» **EXCERPTED RECORDS**:
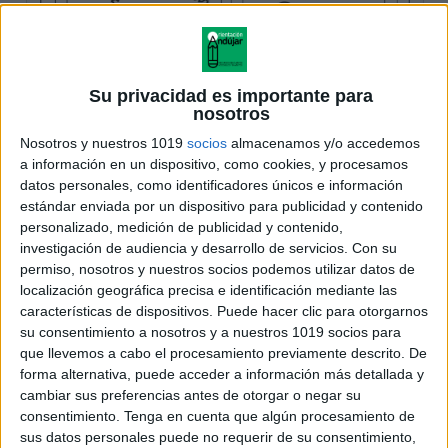
Su privacidad es importante para
nosotros
Nosotros y nuestros 1019
socios
almacenamos y/o accedemos
a información en un dispositivo, como cookies, y procesamos
datos personales, como identificadores únicos e información
estándar enviada por un dispositivo para publicidad y contenido
personalizado, medición de publicidad y contenido,
investigación de audiencia y desarrollo de servicios.
Con su
permiso, nosotros y nuestros socios podemos utilizar datos de
localización geográfica precisa e identificación mediante las
características de dispositivos. Puede hacer clic para otorgarnos
su consentimiento a nosotros y a nuestros 1019 socios para
que llevemos a cabo el procesamiento previamente descrito. De
forma alternativa, puede acceder a información más detallada y
cambiar sus preferencias antes de otorgar o negar su
consentimiento.
Tenga en cuenta que algún procesamiento de
sus datos personales puede no requerir de su consentimiento,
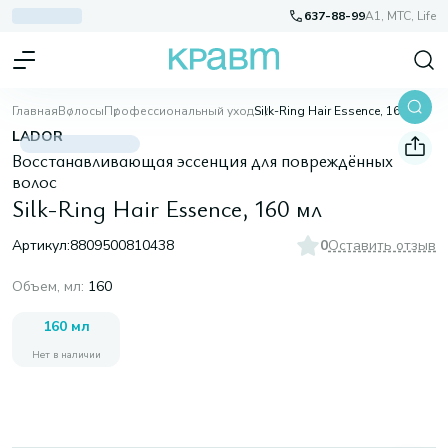
637-88-99
A1, МТС, Life
Главная
Волосы
Профессиональный уход
Silk-Ring Hair Essence, 160 мл
LADOR
Восстанавливающая эссенция для повреждённых
волос
Silk-Ring Hair Essence, 160 мл
Артикул:
8809500810438
0
Оставить отзыв
Объем, мл
:
160
160 мл
Нет в наличии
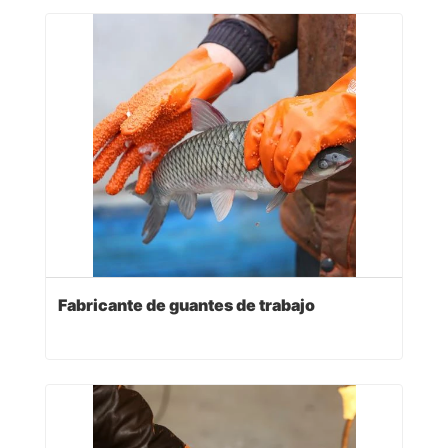
Fabricante de guantes de trabajo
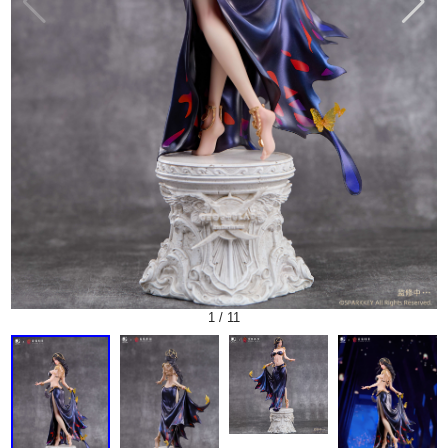
1
/
11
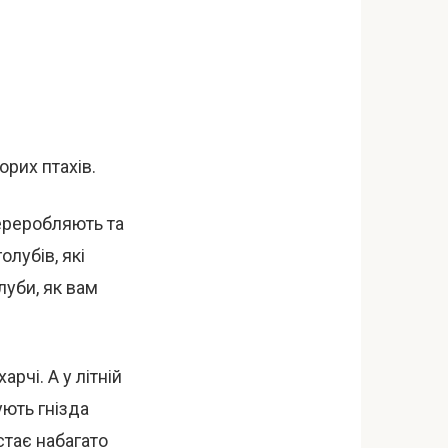
орих птахів.
переробляють та
лубів, які
луби, як вам
рчі. А у літній
ють гнізда
стає набагато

» **YOUR INSTRUCTIONS**:
Copy every line of the listing above that contains the word "contenido". Matching is case-sensitive.

» **EXERCISE RESULT**:
estándar enviada por un dispositivo para publicidad y contenido
personalizado, medición de publicidad y contenido,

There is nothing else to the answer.